In Kooperationsgesprächen wurden Alternativflächen für die Mahnwache angeboten, die jedoch abgelehnt wurden. Die Baumbesetzer verweigerten jegliche Kooperation und machten durch das Heranschaffen von Baumaterial zur Errichtung von Baumhäusern auf fremdem Eigentum deutlich, dass sie die Gefahren ignorierten und nicht gewillt waren, den Wald zu verlassen.

Das Ziel von Stadt und Polizei ist es, das im städtischen Eigentum stehende Waldgelände vollständig zu räumen. Der Rückbau der Baumhäuser dauert derzeit noch an.

Stimmen aus der Protestbewegung

Der Verein „Mahnwache Lützerath bleibt! e.V.“ kritisierte die kurzfristige Auflösung der Mahnwache scharf. „Ein solches Verbot einer Versammlung ist die schwerste mögliche Beeinträchtigung der Versammlungsfreiheit“, erklärte eine Sprecherin der Gruppe. Sie monierte, dass die Versammlungsleitenden keine Möglichkeit hatten, auf das Verbot zu reagieren, da die schriftliche Begründung erst nach der Auflösung der Versammlung einging.

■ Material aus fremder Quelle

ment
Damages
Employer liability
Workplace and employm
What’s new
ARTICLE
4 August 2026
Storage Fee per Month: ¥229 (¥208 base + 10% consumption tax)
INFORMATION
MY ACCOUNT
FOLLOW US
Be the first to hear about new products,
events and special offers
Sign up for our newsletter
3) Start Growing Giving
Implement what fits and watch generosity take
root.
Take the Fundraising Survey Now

Die Protestierenden warfen den Behörden vor, die Gefahrenlage als Vorwand genutzt zu haben, um den Protest gegen den Ausbau der A4 zu unterdrücken, der große Teile des Gremberger Wäldchens zerstören könnte. Die Rodungssaison beginnt jedoch erst im Oktober, und der Baubeginn liegt noch in weiter Ferne. „Die Auflösung der Mahnwache hier an der Schutzhütte ist an den Haaren herbeigezogen“, sagte Beate Umling, eine Unterstützerin des Protests. „Sie schmeißen die Mahnwache in einen Topf mit den Baumhäusern im Wald, nur weil sie da keine Ansprechperson gefunden haben.“

Einige Protestierende zeigten sich empört über das Vorgehen der Behörden. „Protestformen sind unterschiedlich, doch es ist ein Grundrecht, sich zu versammeln! Gerade Mahnwachen sind essenziell, um den bürgerlichen Protest für unsere Lebensgrundlagen zu erhalten“, betonte eine junge Aktivistin am Rande des Waldes.

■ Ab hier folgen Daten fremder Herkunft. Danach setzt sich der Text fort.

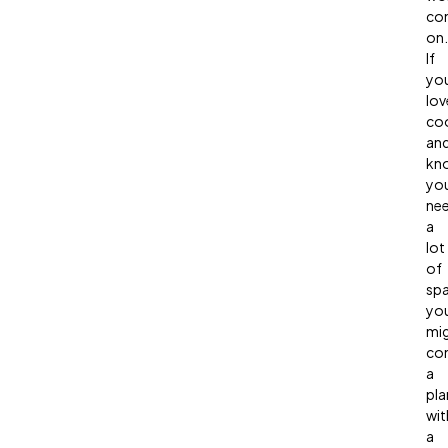
co
on.
If
yo
lov
co
an
kn
yo
ne
a
lot
of
spa
yo
mi
con
a
pla
wit
a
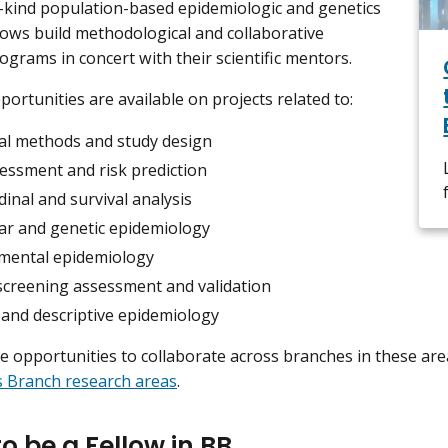
-kind population-based epidemiologic and genetics
llows build methodological and collaborative
ograms in concert with their scientific mentors.
portunities are available on projects related to:
cal methods and study design
sessment and risk prediction
inal and survival analysis
ar and genetic epidemiology
mental epidemiology
screening assessment and validation
 and descriptive epidemiology
e opportunities to collaborate across branches in these ar
cs Branch research areas
.
o be a Fellow in BB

Die Protestierenden kündigten an, Rechtsmittel gegen das Verbot der Mahnwache einzulegen und ihren Einsatz für den Erhalt des Gremberger Wäldchens fortzusetzen.

Ausblick

Die Situation im Gremberger Wäldchen bleibt angespannt. Die Stadt Köln und die Polizei haben angekündigt, das Waldgebiet vollständig räumen zu wollen, während die Protestierenden ihren Widerstand gegen den geplanten Ausbau der A4 fortsetzen wollen. Die Räumung der Baumhäuser und die Auflösung der Mahnwache sind ein weiteres Kapitel im anhaltenden Konflikt um den Erhalt von Naturflächen in städtischen Gebieten.